As long as Crossroads can find funding, the Fall Archaeological Dig will be a rite of passage for area middle school students. Thanks to this annual activity, we have located and registered Native American archaeological sites spanning 2000 years of occupation on the three Crossroads properties.
During the past four years, students from Sturgeon Bay and Sevastopol, under the close supervision of the professionals of Midwest Archaeological Consultants, have excavated a previously unknown chapter of Door County history. Using rigorous archaeological excavation techniques and documentation, students have unearthed arrowheads, stone knives, scrapers, fire-cracked-rocks, thousands of pieces of chert, pottery and copious quantities of animal bones and teeth.
Ours are not the only prehistoric sites in Sturgeon Bay. In 2003, an excavation was conducted on Sturgeon Bay’s Westside at the Cardy Paleo-Indian Campsite. The Cardy site confirmed that native people have been living and hunting on the peninsula for at least 11,500 years. That excavation revealed projectile points called Gainey Points which were sophisticated and beautifully shaped arrowheads.
Current evidence indicates that the site located on The Cove probably was a seasonal campsite dating back at least 1000 years though some evidence suggests perhaps it could be pushed back 3000 years. The site at Ida Bay consists of a North Bay Culture approximately 1600-2000 years old, as evidenced by pottery and projectile point styles. Soon we will receive C14 dates from charcoal samples so that we can assign a more accurate date on the Ida Bay site. But I was surprised that the projectile points the middle school students found seemed small and crude–certainly not as impressive as the much older Grainey Points
Fortunately, one of our archaeologists is also a skilled flint-knapper who will be demonstrating how raw stone can be fashioned into prehistoric tools. He doesn’t just make stone tools. He also knows a great deal about how stone tools changed through time and the cultural, economic and environmental inputs that acted on specific forms. When I asked him why the older points were larger and more carefully crafted, he replied, “Climate change.” And he was serious.

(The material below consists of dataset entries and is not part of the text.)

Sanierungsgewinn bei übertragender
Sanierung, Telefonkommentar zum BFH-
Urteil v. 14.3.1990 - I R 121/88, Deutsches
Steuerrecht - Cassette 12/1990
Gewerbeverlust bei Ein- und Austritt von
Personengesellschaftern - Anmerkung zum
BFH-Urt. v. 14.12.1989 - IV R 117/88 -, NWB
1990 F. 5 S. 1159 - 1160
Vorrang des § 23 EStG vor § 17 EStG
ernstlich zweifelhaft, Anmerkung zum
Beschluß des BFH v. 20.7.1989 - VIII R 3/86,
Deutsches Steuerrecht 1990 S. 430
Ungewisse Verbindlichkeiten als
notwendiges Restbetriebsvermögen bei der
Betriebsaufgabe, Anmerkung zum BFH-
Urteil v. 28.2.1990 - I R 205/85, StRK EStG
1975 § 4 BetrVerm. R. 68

Back when people were inhabiting the Cardy Site, the most recent Ice Age was just ending. The land must have resembled the tundra and consequently, mammals were huge—caribou, muskox and even wooly mammoths. Long spears capped with meticulously manufactured projectile points launched with a throwing stick called an “atlatl” would have been required to bring down such large prey.
The people who hunted along Big Creek 2000 years ago were more likely to be eating small mammals and fish as well as deer and bear. A projectile point designed to kill smaller prey did not need to be carefully fashioned. From the size and shapes of artifacts and from bone fragments, we can speculate that two thousand years ago animals were smaller and that the climate had become warmer.
This year, the dig will be at The Cove, at the mouth of Big Creek just east of the little bridge on Utah Street. We encourage visitors to watch the students work, and listen to the archaeologists instruct them or adults can participate themselves on Thursday afternoon starting at 2:00. Please call 746-5895 to sign up for the adult dig so you too can travel back through time and look for evidence to answer perplexing questions such as what drew native people to this precise location on the landscape? what plants and animals lived there? and as Lake Michigan and climate changed, what adaptations did the people make to survive?
The Educator Workshop on Climate Change has been postponed, but on Monday, October 9, at 7:00, The Climate Change Coalition will bring Lee E. Frelich Ph.D., the director of the University of Minnesota’s Center for Forest Ecology to Crossroads to present the lecture, “How the Lowly Earthworm Becomes a Climate Villain”.
While earthworms can be very beneficial in a garden, they actually are an invasive species in regions that once were covered by Ice Age glaciers. According to Frelich, “Earthworms transform the response of forests to climate change by fostering warming and drying soils in summer, changing conditions for seed germination, disrupting symbiotic soil biota, and even increasing carbon dioxide levels because they eat leaf litter.” [Just an aside, worms can mess up archaeological sites too.] The program is free and open to the public.
Crossroads at Big Creek is made up of three properties: Ida Bay, The Cove, and the Big Creek Preserves. The Collins Learning Center, located at 2041 Michigan Street , is open daily 2:00-4:30 and during scheduled programs. The upgraded Parking Lot, restrooms and trails are always open.